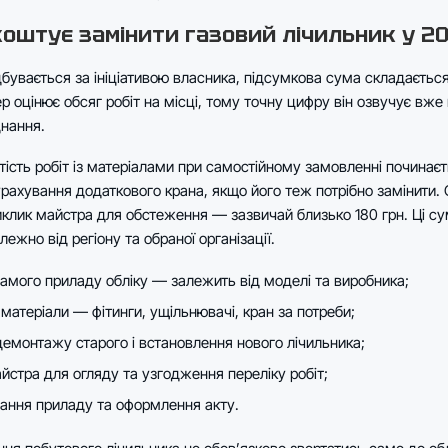
коштує замінити газовий лічильник у 20
дбувається за ініціативою власника, підсумкова сума складається
р оцінює обсяг робіт на місці, тому точну цифру він озвучує вже 
днання.
тість робіт із матеріалами при самостійному замовленні починаєт
урахування додаткового крана, якщо його теж потрібно замінити.
иклик майстра для обстеження — зазвичай близько 180 грн. Ці с
лежно від регіону та обраної організації.
самого приладу обліку — залежить від моделі та виробника;
матеріали — фітинги, ущільнювачі, кран за потреби;
демонтажу старого і встановлення нового лічильника;
йстра для огляду та узгодження переліку робіт;
ання приладу та оформлення акту.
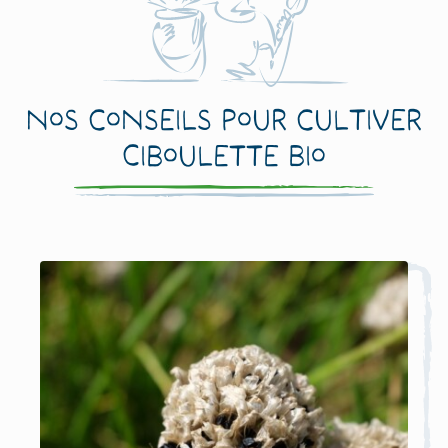
Nos conseils pour cultiver
Ciboulette Bio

──────────────────────────────

> _TASK DIRECTIONS_
Write out the text read from every one of the items above, line by line and unchanged, and leave the pictures out of your answer.

> _WRITTEN ANSWER_
коштує замінити газовий лічильник у 20
дбувається за ініціативою власника, підсумкова сума складається
р оцінює обсяг робіт на місці, тому точну цифру він озвучує вже 
днання.
тість робіт із матеріалами при самостійному замовленні починаєт
урахування додаткового крана, якщо його теж потрібно замінити.
иклик майстра для обстеження — зазвичай близько 180 грн. Ці с
лежно від регіону та обраної організації.
самого приладу обліку — залежить від моделі та виробника;
матеріали — фітинги, ущільнювачі, кран за потреби;
демонтажу старого і встановлення нового лічильника;
йстра для огляду та узгодження переліку робіт;
ання приладу та оформлення акту.
Nos conseils pour cultiver
Ciboulette Bio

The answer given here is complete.